WHAT TO WORK ON => Don't include pictures. Quote the lines below from the first through the line that contains "despesa global com o funcionalismo".

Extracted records
== Segment start ==
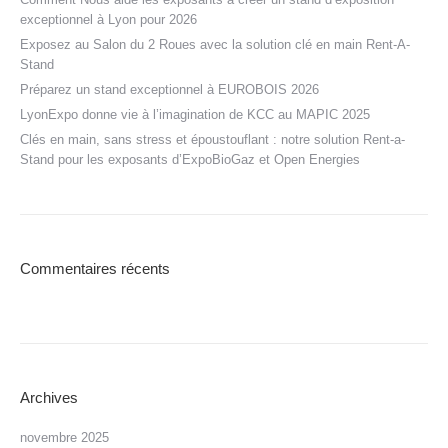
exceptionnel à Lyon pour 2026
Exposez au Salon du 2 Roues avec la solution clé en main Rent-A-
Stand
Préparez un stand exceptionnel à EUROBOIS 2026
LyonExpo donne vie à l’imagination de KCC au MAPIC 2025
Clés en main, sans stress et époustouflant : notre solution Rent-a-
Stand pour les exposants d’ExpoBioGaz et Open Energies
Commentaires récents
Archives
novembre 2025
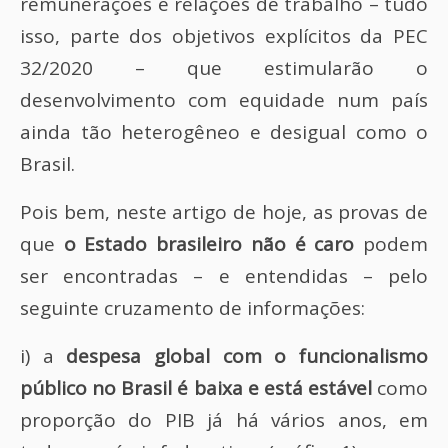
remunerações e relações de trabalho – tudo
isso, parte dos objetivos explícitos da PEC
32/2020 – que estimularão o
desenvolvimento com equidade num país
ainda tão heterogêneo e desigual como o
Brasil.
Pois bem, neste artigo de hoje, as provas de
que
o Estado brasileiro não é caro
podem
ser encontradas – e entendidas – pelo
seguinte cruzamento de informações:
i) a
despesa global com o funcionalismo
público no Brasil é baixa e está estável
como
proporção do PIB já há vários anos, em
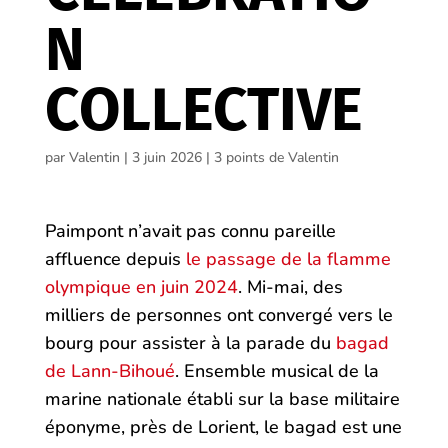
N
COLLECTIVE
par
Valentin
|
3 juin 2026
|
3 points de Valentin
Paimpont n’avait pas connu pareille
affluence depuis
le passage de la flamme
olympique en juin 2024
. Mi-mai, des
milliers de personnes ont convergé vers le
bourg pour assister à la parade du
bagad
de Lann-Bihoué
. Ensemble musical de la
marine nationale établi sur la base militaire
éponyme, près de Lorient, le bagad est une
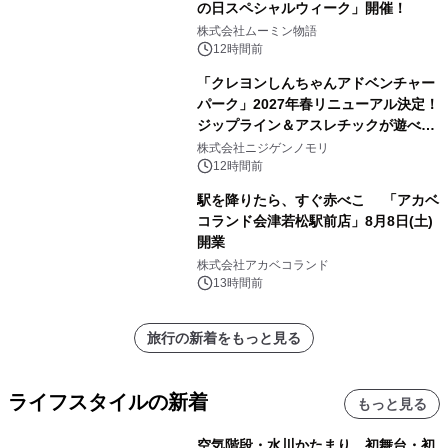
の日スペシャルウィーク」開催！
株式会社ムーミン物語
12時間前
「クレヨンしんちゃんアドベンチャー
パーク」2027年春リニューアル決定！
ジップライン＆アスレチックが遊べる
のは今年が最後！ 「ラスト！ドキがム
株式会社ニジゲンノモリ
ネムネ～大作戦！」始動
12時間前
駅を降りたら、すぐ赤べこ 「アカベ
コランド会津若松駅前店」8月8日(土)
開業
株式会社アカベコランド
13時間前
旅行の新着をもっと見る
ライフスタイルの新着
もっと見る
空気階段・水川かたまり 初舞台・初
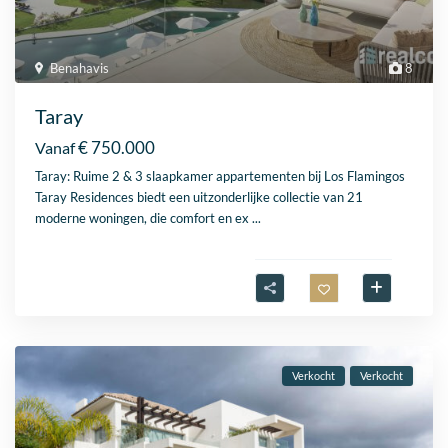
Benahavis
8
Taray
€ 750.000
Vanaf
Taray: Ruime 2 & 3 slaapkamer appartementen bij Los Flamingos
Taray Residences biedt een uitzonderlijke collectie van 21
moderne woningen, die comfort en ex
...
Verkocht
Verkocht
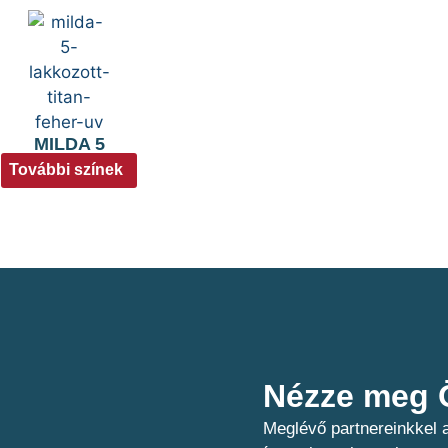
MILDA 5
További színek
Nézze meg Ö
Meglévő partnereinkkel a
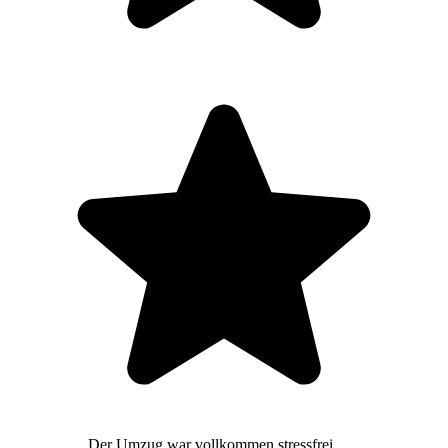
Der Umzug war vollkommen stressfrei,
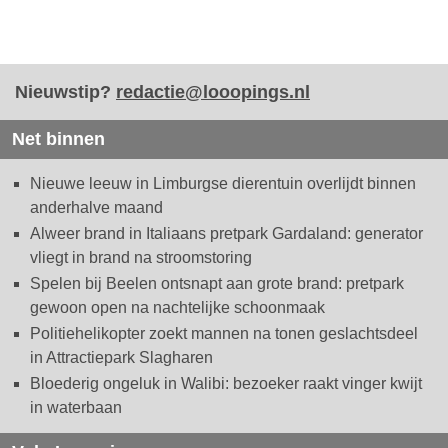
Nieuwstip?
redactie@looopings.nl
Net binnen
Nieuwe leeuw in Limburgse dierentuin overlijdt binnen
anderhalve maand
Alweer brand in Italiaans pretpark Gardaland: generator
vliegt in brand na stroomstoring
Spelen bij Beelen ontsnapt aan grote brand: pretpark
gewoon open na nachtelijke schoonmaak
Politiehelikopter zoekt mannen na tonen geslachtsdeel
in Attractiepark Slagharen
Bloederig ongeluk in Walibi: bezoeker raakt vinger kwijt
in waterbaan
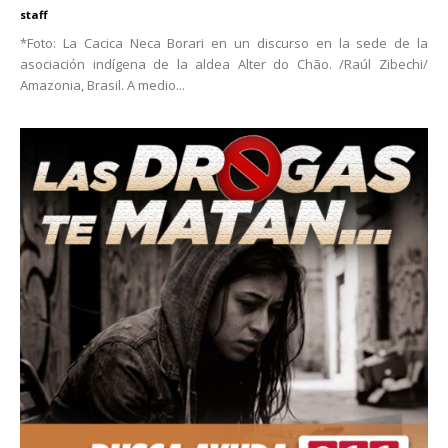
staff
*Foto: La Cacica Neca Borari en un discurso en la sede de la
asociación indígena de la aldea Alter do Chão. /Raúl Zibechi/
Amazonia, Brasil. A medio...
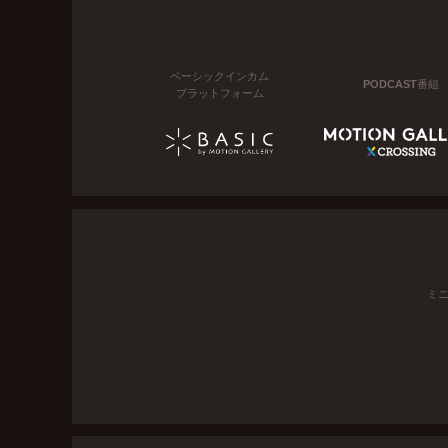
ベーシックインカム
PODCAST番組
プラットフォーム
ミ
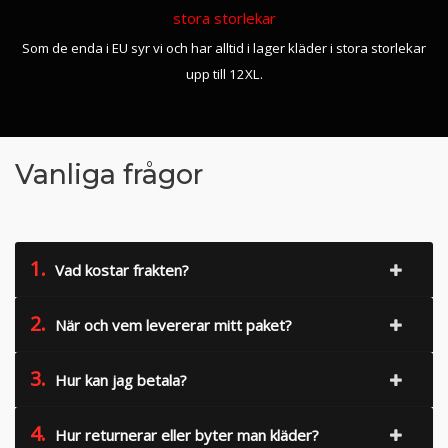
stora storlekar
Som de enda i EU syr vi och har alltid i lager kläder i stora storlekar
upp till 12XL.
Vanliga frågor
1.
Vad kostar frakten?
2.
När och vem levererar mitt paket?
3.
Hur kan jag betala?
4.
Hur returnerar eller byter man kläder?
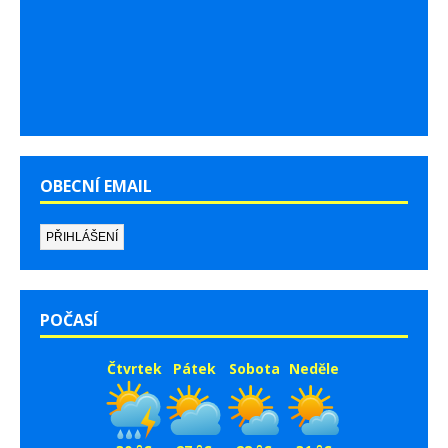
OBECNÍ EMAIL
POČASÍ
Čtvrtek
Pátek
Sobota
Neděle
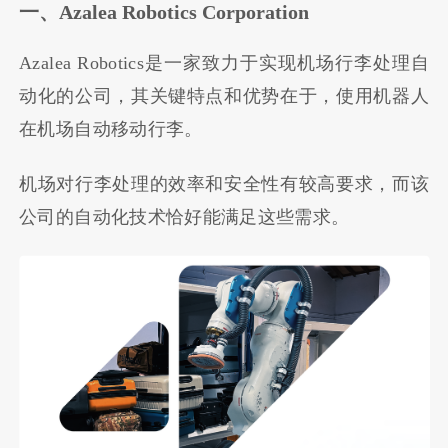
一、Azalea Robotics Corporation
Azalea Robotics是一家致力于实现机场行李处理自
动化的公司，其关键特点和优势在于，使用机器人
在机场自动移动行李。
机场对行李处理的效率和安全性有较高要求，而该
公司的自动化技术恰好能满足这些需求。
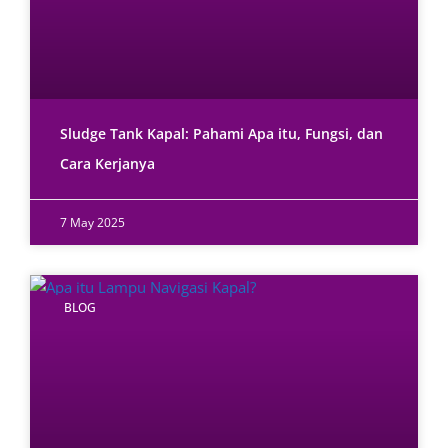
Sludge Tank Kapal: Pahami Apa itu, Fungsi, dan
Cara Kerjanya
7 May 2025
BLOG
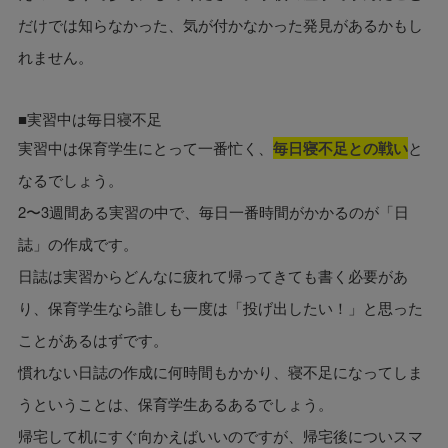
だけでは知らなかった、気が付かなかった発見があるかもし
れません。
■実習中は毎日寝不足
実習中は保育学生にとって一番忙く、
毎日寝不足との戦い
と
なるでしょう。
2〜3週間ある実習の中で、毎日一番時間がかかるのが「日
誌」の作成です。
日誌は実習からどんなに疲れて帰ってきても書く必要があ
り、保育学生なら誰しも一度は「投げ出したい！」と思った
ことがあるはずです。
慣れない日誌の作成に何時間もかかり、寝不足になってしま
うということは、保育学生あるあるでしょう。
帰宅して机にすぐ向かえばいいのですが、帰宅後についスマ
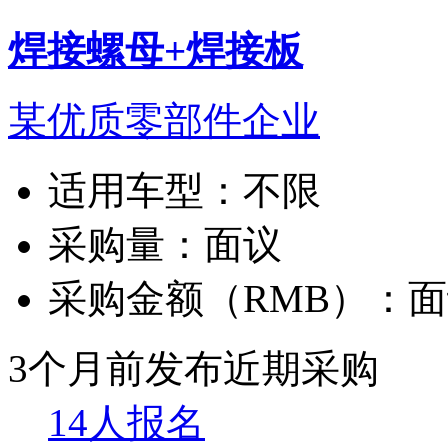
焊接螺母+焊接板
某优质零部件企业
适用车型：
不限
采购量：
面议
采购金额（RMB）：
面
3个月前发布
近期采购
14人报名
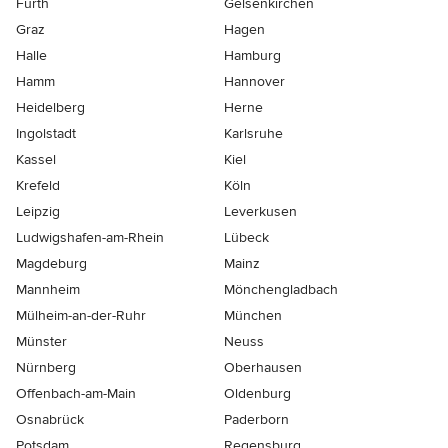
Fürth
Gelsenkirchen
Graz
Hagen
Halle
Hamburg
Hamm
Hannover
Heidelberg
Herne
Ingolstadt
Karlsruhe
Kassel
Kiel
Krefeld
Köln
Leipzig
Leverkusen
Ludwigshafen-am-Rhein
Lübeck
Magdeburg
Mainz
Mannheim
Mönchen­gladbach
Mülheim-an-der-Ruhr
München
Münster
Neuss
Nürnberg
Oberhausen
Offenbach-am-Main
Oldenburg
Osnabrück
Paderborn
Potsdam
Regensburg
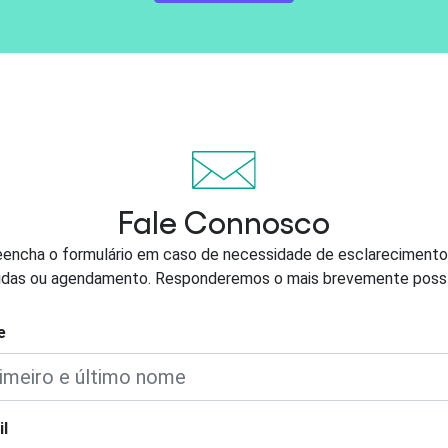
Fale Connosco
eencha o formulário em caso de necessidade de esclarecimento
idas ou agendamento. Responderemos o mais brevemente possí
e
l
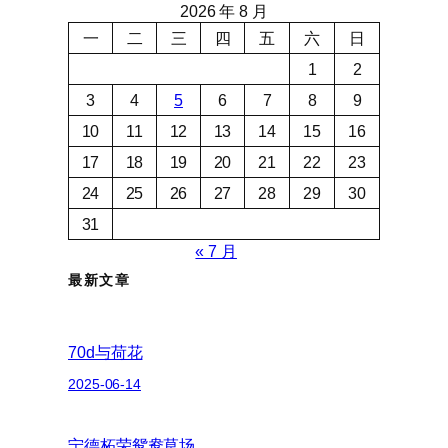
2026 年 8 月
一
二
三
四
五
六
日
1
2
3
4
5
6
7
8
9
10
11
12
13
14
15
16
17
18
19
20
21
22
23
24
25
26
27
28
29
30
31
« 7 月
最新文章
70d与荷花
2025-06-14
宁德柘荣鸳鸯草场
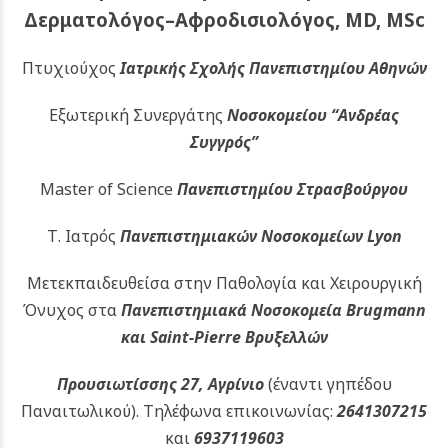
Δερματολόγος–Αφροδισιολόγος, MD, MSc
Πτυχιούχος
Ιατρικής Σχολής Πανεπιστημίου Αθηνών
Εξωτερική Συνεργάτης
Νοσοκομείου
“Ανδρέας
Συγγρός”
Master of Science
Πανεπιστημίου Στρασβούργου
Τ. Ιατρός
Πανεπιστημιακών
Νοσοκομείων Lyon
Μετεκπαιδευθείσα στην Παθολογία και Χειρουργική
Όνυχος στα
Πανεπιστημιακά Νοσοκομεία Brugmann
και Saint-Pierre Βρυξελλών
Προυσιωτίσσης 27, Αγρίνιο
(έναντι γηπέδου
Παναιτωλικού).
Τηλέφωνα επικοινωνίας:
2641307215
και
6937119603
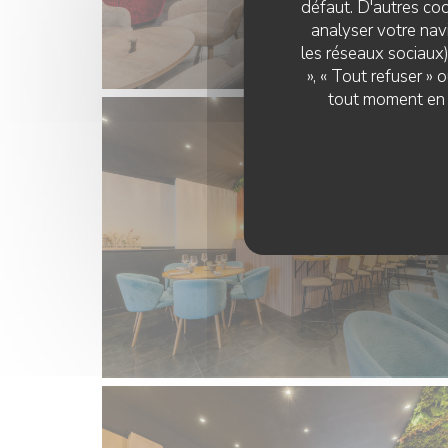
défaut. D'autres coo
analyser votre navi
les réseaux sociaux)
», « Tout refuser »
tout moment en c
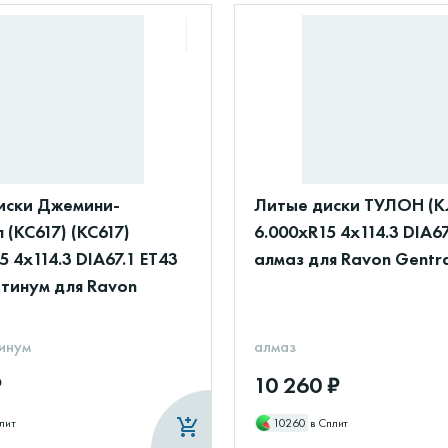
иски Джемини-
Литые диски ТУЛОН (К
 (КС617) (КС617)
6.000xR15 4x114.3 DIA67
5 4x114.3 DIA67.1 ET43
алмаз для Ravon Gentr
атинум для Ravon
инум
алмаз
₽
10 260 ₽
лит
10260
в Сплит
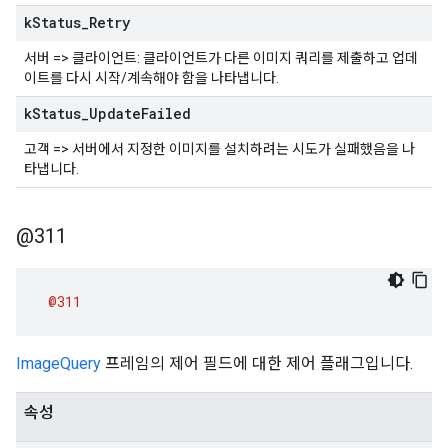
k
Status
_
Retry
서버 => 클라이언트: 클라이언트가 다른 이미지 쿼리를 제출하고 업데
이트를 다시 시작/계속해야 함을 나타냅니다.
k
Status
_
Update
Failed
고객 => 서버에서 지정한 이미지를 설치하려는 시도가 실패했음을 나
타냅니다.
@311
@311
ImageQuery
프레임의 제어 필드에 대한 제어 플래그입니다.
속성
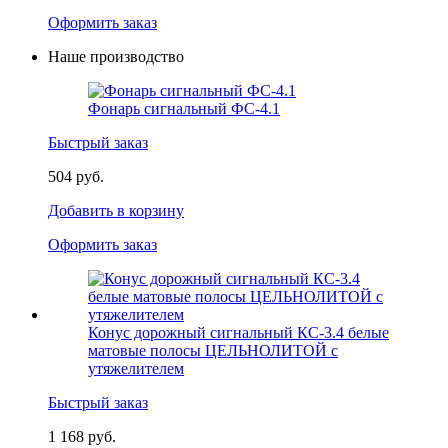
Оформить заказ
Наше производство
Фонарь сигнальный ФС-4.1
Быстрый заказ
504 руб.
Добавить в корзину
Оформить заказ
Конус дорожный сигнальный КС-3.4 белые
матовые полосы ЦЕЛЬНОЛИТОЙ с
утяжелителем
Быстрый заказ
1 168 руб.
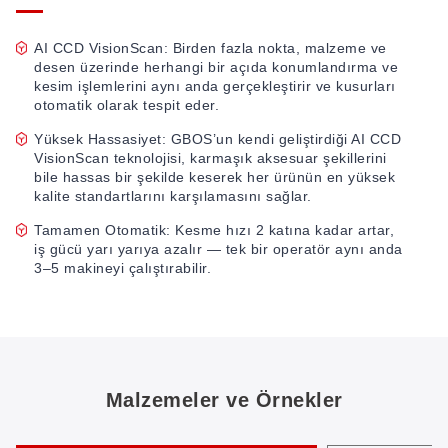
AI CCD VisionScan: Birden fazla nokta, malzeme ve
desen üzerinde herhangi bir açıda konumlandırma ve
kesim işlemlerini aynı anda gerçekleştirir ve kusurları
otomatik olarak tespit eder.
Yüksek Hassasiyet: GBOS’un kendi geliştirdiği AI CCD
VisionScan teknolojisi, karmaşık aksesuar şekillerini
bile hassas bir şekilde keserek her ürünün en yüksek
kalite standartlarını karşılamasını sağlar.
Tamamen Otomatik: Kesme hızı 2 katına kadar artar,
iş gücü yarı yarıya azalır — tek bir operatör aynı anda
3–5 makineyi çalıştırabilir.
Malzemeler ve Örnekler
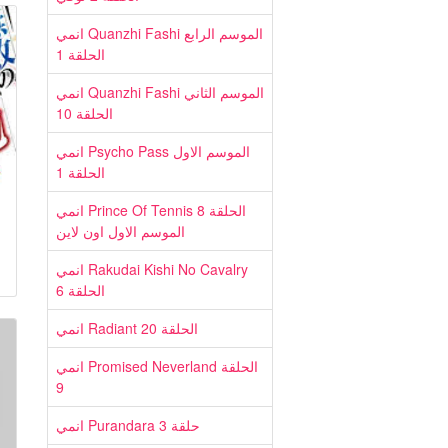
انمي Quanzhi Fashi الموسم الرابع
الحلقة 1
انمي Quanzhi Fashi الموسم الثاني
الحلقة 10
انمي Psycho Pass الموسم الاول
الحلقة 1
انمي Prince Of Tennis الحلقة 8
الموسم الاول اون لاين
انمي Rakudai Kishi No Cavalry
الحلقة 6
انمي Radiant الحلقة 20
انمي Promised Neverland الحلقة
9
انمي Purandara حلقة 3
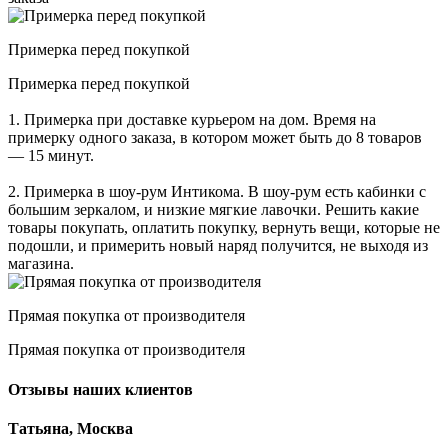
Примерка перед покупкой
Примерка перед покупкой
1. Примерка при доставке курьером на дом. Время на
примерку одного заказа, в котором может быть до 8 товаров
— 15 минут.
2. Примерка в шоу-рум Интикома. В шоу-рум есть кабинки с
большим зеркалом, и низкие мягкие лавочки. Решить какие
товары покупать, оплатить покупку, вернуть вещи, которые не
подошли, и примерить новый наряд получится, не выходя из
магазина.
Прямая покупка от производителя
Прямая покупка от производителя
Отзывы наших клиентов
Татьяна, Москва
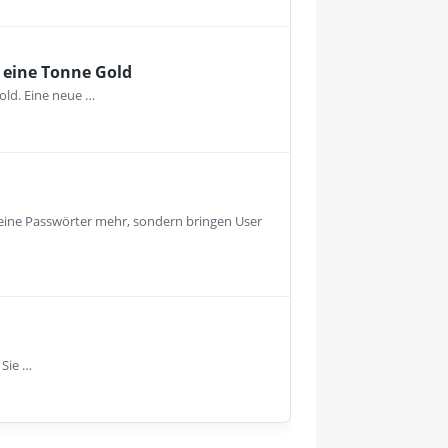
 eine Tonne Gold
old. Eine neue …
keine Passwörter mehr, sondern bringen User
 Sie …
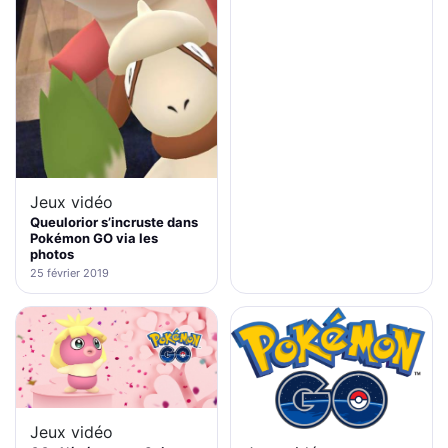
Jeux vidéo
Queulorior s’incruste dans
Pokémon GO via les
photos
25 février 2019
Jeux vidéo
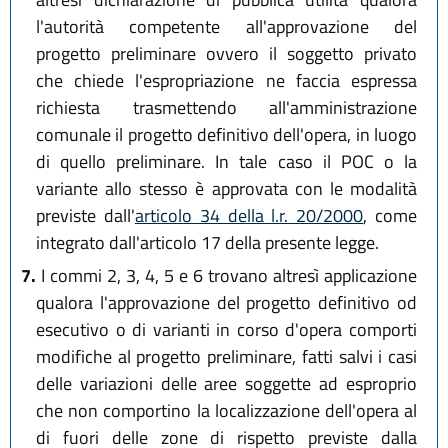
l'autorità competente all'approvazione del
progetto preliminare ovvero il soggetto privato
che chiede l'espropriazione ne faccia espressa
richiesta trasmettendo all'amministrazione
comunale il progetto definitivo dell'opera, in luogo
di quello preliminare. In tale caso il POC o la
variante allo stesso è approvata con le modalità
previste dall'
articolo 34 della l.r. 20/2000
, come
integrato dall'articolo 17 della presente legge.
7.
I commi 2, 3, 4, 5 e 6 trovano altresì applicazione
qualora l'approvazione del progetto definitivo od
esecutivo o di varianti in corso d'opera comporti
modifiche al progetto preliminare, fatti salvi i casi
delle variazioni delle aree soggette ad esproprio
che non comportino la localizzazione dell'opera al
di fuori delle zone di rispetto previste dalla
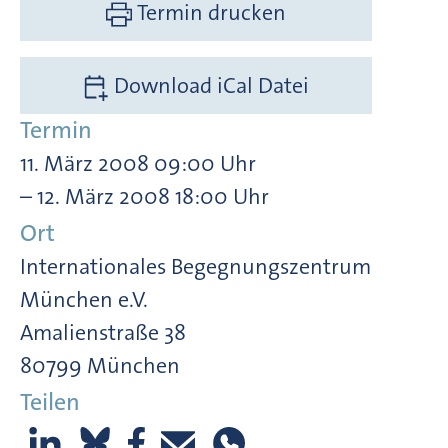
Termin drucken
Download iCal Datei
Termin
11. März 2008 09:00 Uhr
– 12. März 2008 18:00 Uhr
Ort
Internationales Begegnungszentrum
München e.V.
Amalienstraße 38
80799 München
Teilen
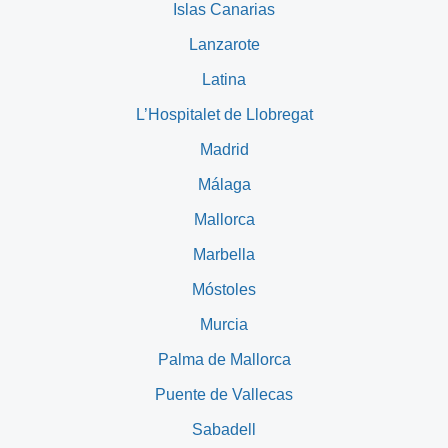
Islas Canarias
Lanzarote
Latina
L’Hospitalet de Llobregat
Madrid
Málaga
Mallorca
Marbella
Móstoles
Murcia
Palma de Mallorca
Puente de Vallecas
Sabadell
== Segment end ==
PROBLEM SOLUTION =>
exceptionnel à Lyon pour 2026
Exposez au Salon du 2 Roues avec la solution clé en main Rent-A-
Stand
Préparez un stand exceptionnel à EUROBOIS 2026
LyonExpo donne vie à l’imagination de KCC au MAPIC 2025
Clés en main, sans stress et époustouflant : notre solution Rent-a-
Stand pour les exposants d’ExpoBioGaz et Open Energies
Commentaires récents
Archives
novembre 2025
remunerações e relações de trabalho – tudo
isso, parte dos objetivos explícitos da PEC
32/2020 – que estimularão o
desenvolvimento com equidade num país
ainda tão heterogêneo e desigual como o
Brasil.
Pois bem, neste artigo de hoje, as provas de
que
o Estado brasileiro não é caro
podem
ser encontradas – e entendidas – pelo
seguinte cruzamento de informações:
i) a
despesa global com o funcionalismo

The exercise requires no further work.